The initial treatment for the patient?s condition is to give oxygen therapy in order to assist the child in breathing. A non-rebreather mask may also be used. Another device that can help in the patient?s breathing is a humidified high flow nasal cannula which allows flows greater than a patient’s highest inspiratory flow demand to be brought via nasal cannula. Oxygen is given at first, typically in a greater amount than is required, however the amount of oxygen can be accustomed at a later time. Occasionally, in individuals in whom carbon dioxide levels have stayed high for some time, extra oxygen can lead to slowing of the movement of air in and out of the lungs and a hazardous additional increase in the carbon dioxide level. In such individuals, the dosage of oxygen has to be more cautiously regulated. I may administer 0.15 of Epi 1:10,000 IV because the patient exhibits a diffuse expiratory wheezing.

Progression – Patient becomes somnolent between IV attempts, slowing respirations, becomes apneic and pulseless. IV infiltrates and is now unsuccessful. EKG monitor reads VTach. What would be your treatment and why?
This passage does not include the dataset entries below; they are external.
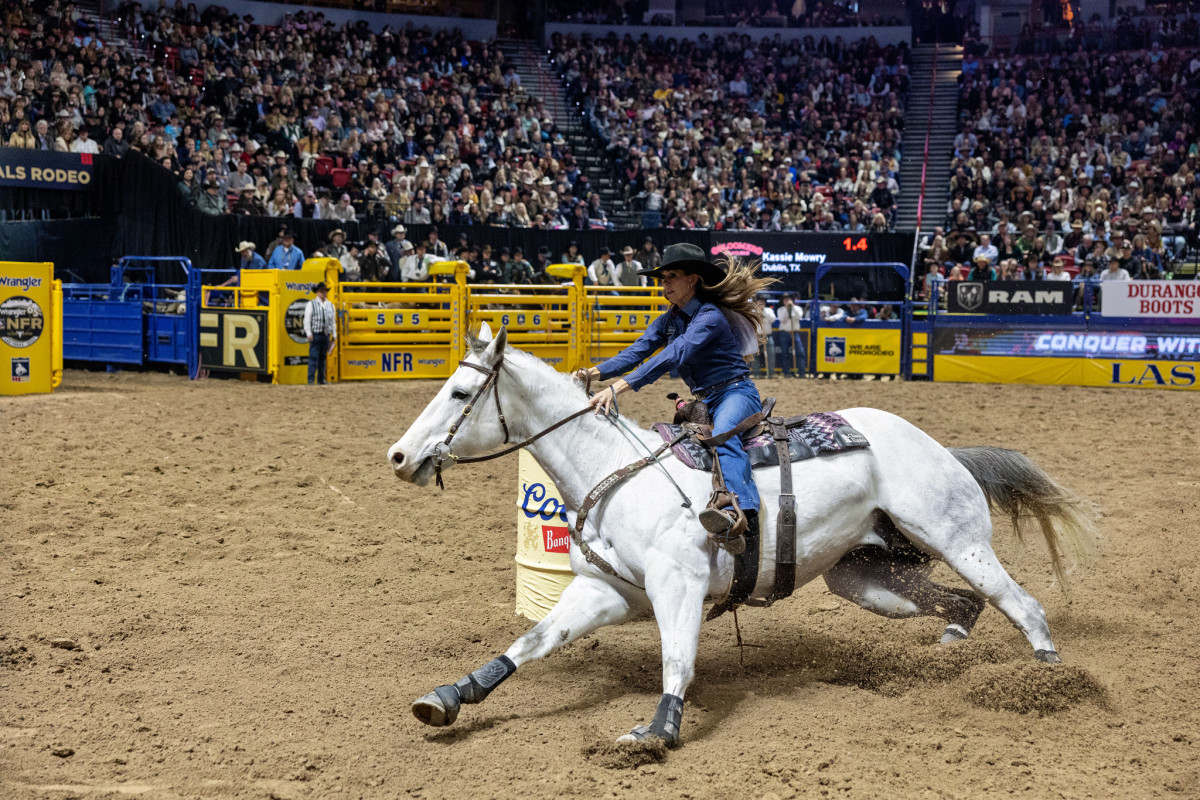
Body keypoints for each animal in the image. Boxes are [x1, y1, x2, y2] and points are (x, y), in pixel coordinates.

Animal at [391, 323, 1099, 743]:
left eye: (459, 395)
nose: (398, 457)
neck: (616, 472)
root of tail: (940, 447)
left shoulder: (678, 588)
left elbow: (678, 659)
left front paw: (656, 734)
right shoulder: (604, 593)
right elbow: (530, 642)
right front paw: (446, 698)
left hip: (959, 541)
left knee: (1023, 606)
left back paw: (1049, 686)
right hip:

As the child?s condition worsens, I would ask my co-paramedic to position defibrillator pads on the child. As they do this, I would intubate the child and provide her with 100% oxygen and 15 Lpm. The child will then need to be transferred to the hospital. While with the patient, I would convey a 30-J shock then start applying cardiopulmonary resuscitation for two minutes and obtain IO access. After giving CPR for two minutes, I would assess the pulse rate of the patient. If the pulse rhythm can still receive shock, I would send another 60-J shock and start CPR for two minutes. After this procedure, I would give 0.15 mg of Epinephrine 1:10000. If IO cannot be created, I would render 1.5 mg of Epinephrine 1:1000 via the ET tube and after which, I would give the patient a saline flush. Pulse rate will be re-assessed including the rhythm. When shock is still possible I would repeat the second procedure which is to provide a 60-J of shock, CPR for two minutes, and this time, I would administer Amiodarone 75 mg. Underlying causes will be then be treated. When asystole is observed, CPR will again be rendered for two minutes and a 0.15 mg of epinephrine 1:10,000 will be administered. If the pulse is present, I will start with ROSC.